ACTIVITIES:
a) Reproduce the stretch of the methods excerpt below from "Arrays of kinase" through "Array data analysis." word for word.
b) Decide whether each statement agrees with the methods excerpt below. Answer yes or no, and quote the words that decide it. (i) The guinea pigs used were female. (ii) Animals were sacrificed at 2 days or 8 days postinfection. (iii) Biological networks were built using direct interactions only.

EXCERPTED TEXT:

• • •

All animal experiments were conducted following approved institutional animal guidelines and protocols. Male outbred Hartley strain guinea pigs, 400 to 500 g, were inoculated intraperitoneally with 1 ml of phosphate-buffered saline (PBS) containing 1,000 PFU of Pichinde virus (P2 or P18 strain) or with mock spleen homogenate diluted in PBS. Weights and rectal temperatures were recorded daily. Animals were sacrificed at 1 day or 6 days postinfection. Peritoneal cells were harvested immediately following death by aseptic lavage with 100 ml PBS (calcium and magnesium free), collected by centrifugation, and washed in 10 ml PBS. Cells were counted and used to prepare cytoplasmic extracts following the procedure used for cultured cells.

PepChip kinase assay.

Arrays of kinase substrates on glass slides (PepChip kinase v1; PepScan Systems, The Netherlands) were incubated with gamma-32P-ATP, kinase buffer, and cell extracts according to the manufacturer's instructions. Cytoplasmic extracts from four guinea pigs per treatment/time point were used to phosphorylate two PepChip slides (4 arrays), giving a data set of 16 arrays per treatment/time point. Arrays were used to expose X-ray film, which was then analyzed by densitometry using Gel-Pro v.4.5 software (Media Cybernetics, Silver Spring, MD). Background was subtracted on a per spot basis by subtracting the optical density at each spot edge.

Array data analysis.

Data from arrays which showed high background were excluded from analysis. Data were normalized and scaled using the spotting control peptides throughout each array. Following production of a scaled data set, data were analyzed using S-Plus and Spotfire software packages. Student's t test was run on all possible data combinations; analysis of variance (ANOVA) was also performed for each time point and each condition as well as the combination of all treatments in one analysis. Hierarchical clustering was performed on the significant peptides (P ≤ 0.05) resulting from the ANOVA to produce heat maps for P2 versus mock infection and P18 versus mock infection at day 1 and day 6 postinfection. Spots which showed a significant difference in intensity following pairwise comparison (P < 0.05 by Student's t test) were used for the pathway analysis.

Construction of the Ingenuity Knowledge Base.

The Ingenuity Systems Pathways Analysis (IPA) Knowledge Base (Ingenuity Systems, Redwood City, CA) has been described in detail previously (13). Briefly, functions of, and interactions between, cellular proteins are mined from peer-reviewed literature and encoded into an ontology by postdoctoral level scientists. A network analysis of the knowledge base is used to construct interaction-based relationships, both direct and indirect, between proteins in the knowledge base.

A data set containing Swiss-Prot protein identifiers and their corresponding phosphorylation status values was uploaded as an Excel spreadsheet using the template provided in the application. Each protein identifier was mapped to its corresponding object in the Ingenuity Pathways Knowledge Base. Change cutoffs of 1.3-fold for day 1 postinfection data and 2-fold for day 6 postinfection data were set to identify proteins whose phosphorylation status was significantly differentially regulated. The genes were then used as the starting point for generating biological networks. Networks were constructed using direct interactions only.

• • •

RECORDED INFORMATION:
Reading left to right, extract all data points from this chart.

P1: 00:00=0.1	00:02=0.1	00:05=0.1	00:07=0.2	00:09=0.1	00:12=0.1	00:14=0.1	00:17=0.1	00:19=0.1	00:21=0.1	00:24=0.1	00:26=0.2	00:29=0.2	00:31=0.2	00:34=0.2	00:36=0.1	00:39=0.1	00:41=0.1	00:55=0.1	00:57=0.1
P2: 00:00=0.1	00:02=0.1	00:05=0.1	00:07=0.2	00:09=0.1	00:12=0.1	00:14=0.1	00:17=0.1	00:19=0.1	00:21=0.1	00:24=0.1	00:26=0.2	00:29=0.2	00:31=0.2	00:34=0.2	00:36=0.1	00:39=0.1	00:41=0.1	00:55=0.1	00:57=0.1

• • •

WRITTEN ANSWERS:
a)
Arrays of kinase substrates on glass slides (PepChip kinase v1; PepScan Systems, The Netherlands) were incubated with gamma-32P-ATP, kinase buffer, and cell extracts according to the manufacturer's instructions. Cytoplasmic extracts from four guinea pigs per treatment/time point were used to phosphorylate two PepChip slides (4 arrays), giving a data set of 16 arrays per treatment/time point. Arrays were used to expose X-ray film, which was then analyzed by densitometry using Gel-Pro v.4.5 software (Media Cybernetics, Silver Spring, MD). Background was subtracted on a per spot basis by subtracting the optical density at each spot edge.

Array data analysis.

b)
(i) No: "Male outbred Hartley strain guinea pigs, 400 to 500 g"
(ii) No: "Animals were sacrificed at 1 day or 6 days postinfection."
(iii) Yes: "Networks were constructed using direct interactions only."